In order to understand the bear trap and bull trap in the crypto money exchange, it is necessary to first master the market trends. In this respect, market trend formation refers to the instantaneous presence of financial markets. Trend movements can be in the downward or upward direction or in a static course. There are many factors that determine the market trend, or in other words, the market price: they can be based on economic reasons or related to developments outside the financial markets. While factors such as expectations, investor behavior, global economy, inflation, etc. are the dynamics arising from the world of finance; Decisions taken in domestic and foreign policy, international agreements, natural disasters and even customs and traditions are factors that are outside the financial dynamics but determine the course of trend formation.

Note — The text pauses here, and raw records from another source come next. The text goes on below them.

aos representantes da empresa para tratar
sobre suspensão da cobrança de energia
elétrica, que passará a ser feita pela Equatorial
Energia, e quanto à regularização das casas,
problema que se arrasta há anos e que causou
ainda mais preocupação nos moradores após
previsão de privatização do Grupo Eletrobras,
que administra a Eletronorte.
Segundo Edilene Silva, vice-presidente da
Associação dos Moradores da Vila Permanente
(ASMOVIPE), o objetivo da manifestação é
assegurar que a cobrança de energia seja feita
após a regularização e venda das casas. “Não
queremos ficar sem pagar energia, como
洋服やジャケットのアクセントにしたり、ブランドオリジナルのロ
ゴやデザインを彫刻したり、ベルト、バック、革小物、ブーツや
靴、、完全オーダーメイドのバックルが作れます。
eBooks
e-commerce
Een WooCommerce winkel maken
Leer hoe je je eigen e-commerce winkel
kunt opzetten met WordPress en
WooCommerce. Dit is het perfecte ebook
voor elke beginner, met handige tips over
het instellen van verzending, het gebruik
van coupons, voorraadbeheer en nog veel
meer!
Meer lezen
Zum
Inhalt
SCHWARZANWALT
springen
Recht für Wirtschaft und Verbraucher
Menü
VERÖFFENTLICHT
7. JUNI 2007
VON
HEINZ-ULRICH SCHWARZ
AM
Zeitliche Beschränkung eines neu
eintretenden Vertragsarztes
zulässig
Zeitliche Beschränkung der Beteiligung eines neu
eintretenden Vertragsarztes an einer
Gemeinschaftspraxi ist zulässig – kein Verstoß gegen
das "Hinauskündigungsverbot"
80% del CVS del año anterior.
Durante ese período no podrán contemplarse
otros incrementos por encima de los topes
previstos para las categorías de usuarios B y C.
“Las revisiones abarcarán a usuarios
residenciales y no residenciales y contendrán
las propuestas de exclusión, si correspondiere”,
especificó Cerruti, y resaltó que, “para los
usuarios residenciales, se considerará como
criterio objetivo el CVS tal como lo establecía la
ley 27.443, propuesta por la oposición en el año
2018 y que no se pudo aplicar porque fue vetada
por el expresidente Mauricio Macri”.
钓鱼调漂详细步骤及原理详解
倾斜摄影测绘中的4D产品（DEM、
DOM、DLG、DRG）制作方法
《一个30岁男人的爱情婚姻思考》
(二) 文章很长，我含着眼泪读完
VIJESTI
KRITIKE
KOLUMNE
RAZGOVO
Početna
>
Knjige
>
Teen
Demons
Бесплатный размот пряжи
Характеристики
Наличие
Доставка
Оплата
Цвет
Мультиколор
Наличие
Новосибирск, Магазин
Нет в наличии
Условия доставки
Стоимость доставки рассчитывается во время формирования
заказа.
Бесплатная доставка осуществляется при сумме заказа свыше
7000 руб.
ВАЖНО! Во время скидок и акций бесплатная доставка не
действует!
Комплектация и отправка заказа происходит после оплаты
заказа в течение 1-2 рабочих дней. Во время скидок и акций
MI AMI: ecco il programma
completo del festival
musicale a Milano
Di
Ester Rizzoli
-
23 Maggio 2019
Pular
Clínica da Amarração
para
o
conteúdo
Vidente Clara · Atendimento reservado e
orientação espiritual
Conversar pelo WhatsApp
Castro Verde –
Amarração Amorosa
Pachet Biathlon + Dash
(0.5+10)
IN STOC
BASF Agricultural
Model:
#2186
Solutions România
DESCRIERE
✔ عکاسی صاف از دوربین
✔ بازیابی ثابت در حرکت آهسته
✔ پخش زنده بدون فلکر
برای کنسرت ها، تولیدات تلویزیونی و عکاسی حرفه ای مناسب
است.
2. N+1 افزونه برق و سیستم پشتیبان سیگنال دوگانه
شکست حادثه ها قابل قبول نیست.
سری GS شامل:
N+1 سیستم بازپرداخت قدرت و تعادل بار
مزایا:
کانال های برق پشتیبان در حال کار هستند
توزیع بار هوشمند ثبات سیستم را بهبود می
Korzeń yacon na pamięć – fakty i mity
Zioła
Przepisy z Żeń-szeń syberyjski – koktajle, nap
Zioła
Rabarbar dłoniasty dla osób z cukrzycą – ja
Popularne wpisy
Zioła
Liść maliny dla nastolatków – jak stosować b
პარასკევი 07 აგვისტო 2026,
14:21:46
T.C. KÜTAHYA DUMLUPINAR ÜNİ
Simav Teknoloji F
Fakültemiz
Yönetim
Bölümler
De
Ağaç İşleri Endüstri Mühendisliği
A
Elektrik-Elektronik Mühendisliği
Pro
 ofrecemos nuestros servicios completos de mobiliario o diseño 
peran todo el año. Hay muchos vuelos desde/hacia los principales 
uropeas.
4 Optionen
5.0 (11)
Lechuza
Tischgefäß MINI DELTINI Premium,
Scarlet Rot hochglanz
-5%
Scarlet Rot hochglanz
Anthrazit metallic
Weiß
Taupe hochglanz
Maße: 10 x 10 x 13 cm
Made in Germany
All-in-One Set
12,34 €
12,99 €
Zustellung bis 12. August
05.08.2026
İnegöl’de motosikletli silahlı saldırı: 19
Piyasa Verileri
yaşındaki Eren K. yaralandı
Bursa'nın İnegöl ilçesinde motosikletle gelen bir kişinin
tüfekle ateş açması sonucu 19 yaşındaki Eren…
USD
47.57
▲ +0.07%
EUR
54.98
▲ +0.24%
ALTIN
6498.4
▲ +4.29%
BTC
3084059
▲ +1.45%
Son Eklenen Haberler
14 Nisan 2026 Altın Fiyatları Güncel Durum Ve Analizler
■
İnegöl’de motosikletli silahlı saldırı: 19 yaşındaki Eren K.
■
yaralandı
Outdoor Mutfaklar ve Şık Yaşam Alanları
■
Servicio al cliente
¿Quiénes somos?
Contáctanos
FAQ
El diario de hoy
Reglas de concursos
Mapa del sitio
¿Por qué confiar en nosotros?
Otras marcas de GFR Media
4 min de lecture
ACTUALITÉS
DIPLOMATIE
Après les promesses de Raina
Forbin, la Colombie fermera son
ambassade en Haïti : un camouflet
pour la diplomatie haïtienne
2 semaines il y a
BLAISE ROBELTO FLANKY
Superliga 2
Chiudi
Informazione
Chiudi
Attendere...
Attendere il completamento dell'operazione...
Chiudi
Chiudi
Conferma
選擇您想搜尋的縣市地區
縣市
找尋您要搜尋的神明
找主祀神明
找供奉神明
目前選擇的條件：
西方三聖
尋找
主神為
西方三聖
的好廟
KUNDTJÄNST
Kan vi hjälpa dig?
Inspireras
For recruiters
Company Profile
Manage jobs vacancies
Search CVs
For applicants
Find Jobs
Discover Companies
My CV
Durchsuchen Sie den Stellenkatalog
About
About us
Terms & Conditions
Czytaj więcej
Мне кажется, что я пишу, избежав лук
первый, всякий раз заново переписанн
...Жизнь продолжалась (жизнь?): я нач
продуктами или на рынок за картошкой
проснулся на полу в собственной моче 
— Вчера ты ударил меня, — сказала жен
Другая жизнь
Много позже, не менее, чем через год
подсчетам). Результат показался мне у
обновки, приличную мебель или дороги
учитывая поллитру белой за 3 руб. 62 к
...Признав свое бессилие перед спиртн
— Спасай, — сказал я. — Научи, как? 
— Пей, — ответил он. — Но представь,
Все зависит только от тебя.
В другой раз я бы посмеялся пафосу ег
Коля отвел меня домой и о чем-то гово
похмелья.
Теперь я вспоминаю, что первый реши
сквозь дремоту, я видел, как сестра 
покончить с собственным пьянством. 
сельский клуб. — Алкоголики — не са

The changes made by the market trends at various and certain time intervals are called bull or bear markets according to their formation. While the movements of an asset, commodity, commodity, stock or any investment instrument or even crypto money in certain periods in the market in question are followed by both analysts and investors; We see that it is expressed as a bull market for a trend whose general trajectory is bullish, and as a bear market when it expresses downward trends.
Bear Trap
It is the case that the fluctuations or corrections experienced during the bull periods dominated by the increase in price movements are interpreted as if they are the beginning of the month. While the panic sales experienced cause the market to say ‘bear season has come’, the panic sales of inexperienced investors may increase the sales volumes and bring short-term price decreases. This allows investors who are waiting patiently in the bull to collect goods at a lower cost. During the period of volatility, investors who made panic sales removed their assets from their portfolios without being able to sell them at a higher price.
Bear Formations
Bearish markets, which are the opposite of the bullish trend, express a decrease in the overall value of the commodity or investment instrument of the commodity in question. In trading volumes in the market, sales are more than buys. In addition to stop sales, panic sales occur with the effect of non-professional investors. In this period, making trend analyzes and selling without panicking is the most accurate move for investors. While the prevailing panic situation leads to a loss of confidence and continues to support the bear by reducing risk appetite in some investment instruments, it may also lead investors to more reliable assets or cryptocurrencies and trigger bull formations on some goods. However, it should not be forgotten that since bull and bear periods are not short-term formations, the fluctuations that may occur should be evaluated by the investor in a healthy way.
Bull Trap
It is the trap that leads the investor to act by thinking that it is the perfect time to buy based on the declines in the market. Because the market will be damaged when it falls below the point at the purchase level in the future. Successive broken resistance levels in prices have lured investors into a trap. The subsequent decline in prices is a continuation of the bear market. A bull trap is difficult to predict and requires detailed analysis. Because a rapid price increase after the downtrend can bring about a bull trap. The rapid rise after the consecutive decline and the subsequent reversal of the price level and the formation of a bull trap in the green part position.
Bull Formations
It is the state of rise in which the market course is evaluated positively and the commodity, investment instrument or crypto money in question is constantly valued. This period of time, in which optimistic approaches prevail and positive externalities are experienced, is dominated by a sense of market confidence, is an example of bullish. However, in markets where global and wide-ranging external factors are also effective, some declines or corrections may be experienced from time to time during bull periods. Global problems may cause fluctuations towards bear markets until a certain time.